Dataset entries
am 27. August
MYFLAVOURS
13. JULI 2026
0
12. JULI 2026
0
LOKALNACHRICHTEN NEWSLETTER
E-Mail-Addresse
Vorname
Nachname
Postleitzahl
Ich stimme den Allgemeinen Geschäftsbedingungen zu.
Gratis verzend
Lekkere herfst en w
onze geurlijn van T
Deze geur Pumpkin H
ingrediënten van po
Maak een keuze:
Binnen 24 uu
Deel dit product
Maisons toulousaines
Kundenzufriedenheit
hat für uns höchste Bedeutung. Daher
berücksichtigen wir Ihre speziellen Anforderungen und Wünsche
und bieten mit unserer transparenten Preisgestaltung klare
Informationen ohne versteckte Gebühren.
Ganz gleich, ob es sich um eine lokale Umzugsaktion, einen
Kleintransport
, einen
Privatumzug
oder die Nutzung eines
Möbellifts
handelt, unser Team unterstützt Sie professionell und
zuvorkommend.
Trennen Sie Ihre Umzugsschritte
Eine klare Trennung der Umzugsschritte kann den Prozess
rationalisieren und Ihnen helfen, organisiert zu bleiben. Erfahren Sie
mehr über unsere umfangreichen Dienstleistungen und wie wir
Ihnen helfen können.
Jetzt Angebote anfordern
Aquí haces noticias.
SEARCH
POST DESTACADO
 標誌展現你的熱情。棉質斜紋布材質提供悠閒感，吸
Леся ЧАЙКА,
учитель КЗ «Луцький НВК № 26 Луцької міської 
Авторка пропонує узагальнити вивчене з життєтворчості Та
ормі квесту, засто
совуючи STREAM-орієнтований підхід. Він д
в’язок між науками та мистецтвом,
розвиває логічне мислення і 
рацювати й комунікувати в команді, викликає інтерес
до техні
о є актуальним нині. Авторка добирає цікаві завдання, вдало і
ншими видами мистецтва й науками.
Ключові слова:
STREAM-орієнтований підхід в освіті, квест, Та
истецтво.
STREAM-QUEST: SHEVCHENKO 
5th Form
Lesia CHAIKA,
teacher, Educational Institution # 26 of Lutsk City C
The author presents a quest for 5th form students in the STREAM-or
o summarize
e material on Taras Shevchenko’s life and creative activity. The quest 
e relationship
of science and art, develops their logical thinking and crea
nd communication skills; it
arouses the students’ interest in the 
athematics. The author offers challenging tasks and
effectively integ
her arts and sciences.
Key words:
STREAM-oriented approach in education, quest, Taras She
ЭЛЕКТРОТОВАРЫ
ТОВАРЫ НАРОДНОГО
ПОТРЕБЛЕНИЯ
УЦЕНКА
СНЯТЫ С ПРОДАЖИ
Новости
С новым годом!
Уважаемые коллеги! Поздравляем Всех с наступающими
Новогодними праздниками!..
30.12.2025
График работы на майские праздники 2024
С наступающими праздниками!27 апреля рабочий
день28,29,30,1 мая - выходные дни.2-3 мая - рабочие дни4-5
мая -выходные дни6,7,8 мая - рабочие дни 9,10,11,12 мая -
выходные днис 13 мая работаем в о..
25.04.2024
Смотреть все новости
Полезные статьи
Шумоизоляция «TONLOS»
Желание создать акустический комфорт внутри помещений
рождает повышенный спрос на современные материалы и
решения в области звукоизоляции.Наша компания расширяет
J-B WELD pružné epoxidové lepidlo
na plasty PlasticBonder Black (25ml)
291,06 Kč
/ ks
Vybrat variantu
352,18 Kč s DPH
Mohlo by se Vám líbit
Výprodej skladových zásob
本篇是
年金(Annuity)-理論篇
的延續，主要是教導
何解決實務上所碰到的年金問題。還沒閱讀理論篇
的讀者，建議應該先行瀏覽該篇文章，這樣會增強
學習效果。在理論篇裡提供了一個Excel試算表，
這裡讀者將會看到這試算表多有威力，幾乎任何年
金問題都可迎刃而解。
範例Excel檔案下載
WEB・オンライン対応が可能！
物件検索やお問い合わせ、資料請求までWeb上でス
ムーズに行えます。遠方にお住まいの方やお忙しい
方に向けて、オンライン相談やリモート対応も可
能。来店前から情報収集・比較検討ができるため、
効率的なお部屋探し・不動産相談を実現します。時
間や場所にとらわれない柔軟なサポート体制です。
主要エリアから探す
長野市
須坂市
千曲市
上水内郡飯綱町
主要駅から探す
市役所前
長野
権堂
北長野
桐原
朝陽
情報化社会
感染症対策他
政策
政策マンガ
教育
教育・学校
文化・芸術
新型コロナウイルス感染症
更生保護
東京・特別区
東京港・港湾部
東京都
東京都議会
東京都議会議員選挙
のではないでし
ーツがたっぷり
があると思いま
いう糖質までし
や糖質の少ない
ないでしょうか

◆ Task requirements
Recast the rows as a JSON list of strings with one string per line and blank lines omitted. Begin at the first line of the rows and stop after the line that contains "berücksichtigen wir Ihre".

◆ Answer space
[
  "am 27. August",
  "MYFLAVOURS",
  "13. JULI 2026",
  "0",
  "12. JULI 2026",
  "0",
  "LOKALNACHRICHTEN NEWSLETTER",
  "E-Mail-Addresse",
  "Vorname",
  "Nachname",
  "Postleitzahl",
  "Ich stimme den Allgemeinen Geschäftsbedingungen zu.",
  "Gratis verzend",
  "Lekkere herfst en w",
  "onze geurlijn van T",
  "Deze geur Pumpkin H",
  "ingrediënten van po",
  "Maak een keuze:",
  "Binnen 24 uu",
  "Deel dit product",
  "Maisons toulousaines",
  "Kundenzufriedenheit",
  "hat für uns höchste Bedeutung. Daher",
  "berücksichtigen wir Ihre speziellen Anforderungen und Wünsche"
]